But back to the blood. I have not seen this procedure performed, but I imagine there would be a lot of blood flowing. I once saw a coffee table book that satired Martha Stewart themed parties: one event was a male son's birth and circumcision, and the mock menu item pictured was a tureen full of cocktail wiener slices floating in a red sauce.

The procedure became a Hebrew custom when Abraham’s God commanded it as a sign of the covenant relationship he had established with Abraham and household and descendants. Jacob’s sons used the procedure as part of a sneaky and brutal plot to get revenge on the clan of the man who raped their sister. The word circumcision seems so abstract, especially to a female who heard the word as part of religious instruction from a very young age and never really thought much about what kind of circle-cut it really was.

I still remember some National Geographic photos that startled and intrigued me as a child, photos of humans from various cultures that had unique customs for beauty or belonging in their community. Rings around the neck which stretched it very long. Shells built into the lower lip. Some sort of earlobe weights to make long stretchy, stringy lobes. Scar-designs on the chest or face.

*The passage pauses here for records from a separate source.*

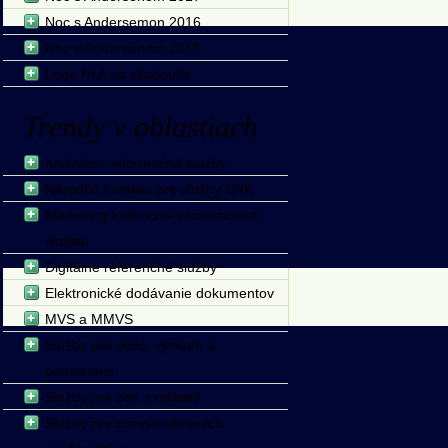
Noc s Andersemon 2016
Noc s Andersenom 2015
Logo NsA na stiahnutie
Trendy v oblastiach
Knižnično-informačné služby
Národná komisia pre služby SNK
Marketing knižnično-informačných
služieb
Digitálne referenčné služby
Elektronické dodávanie dokumentov
MVS a MMVS
Služby pre vedu, výskum a
podnikanie
Služby pre deti a mládež
Služby pre znevýhodnených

Bones through the nose. There was always a beauty to the photos, but I would shiver thinking about how fierce those people must be to accept the pain and discomfort involved in acquiring that mark of distinction. Maybe for them, like for the descendants of Abraham, it came down to the matter of participating in the ritual or being “cut off” from the group. I don’t know why circumcision was the mark that was chosen for setting the Hebrews apart as God’s covenant people. I wonder if the bloodiness of the ritual had something to do with it.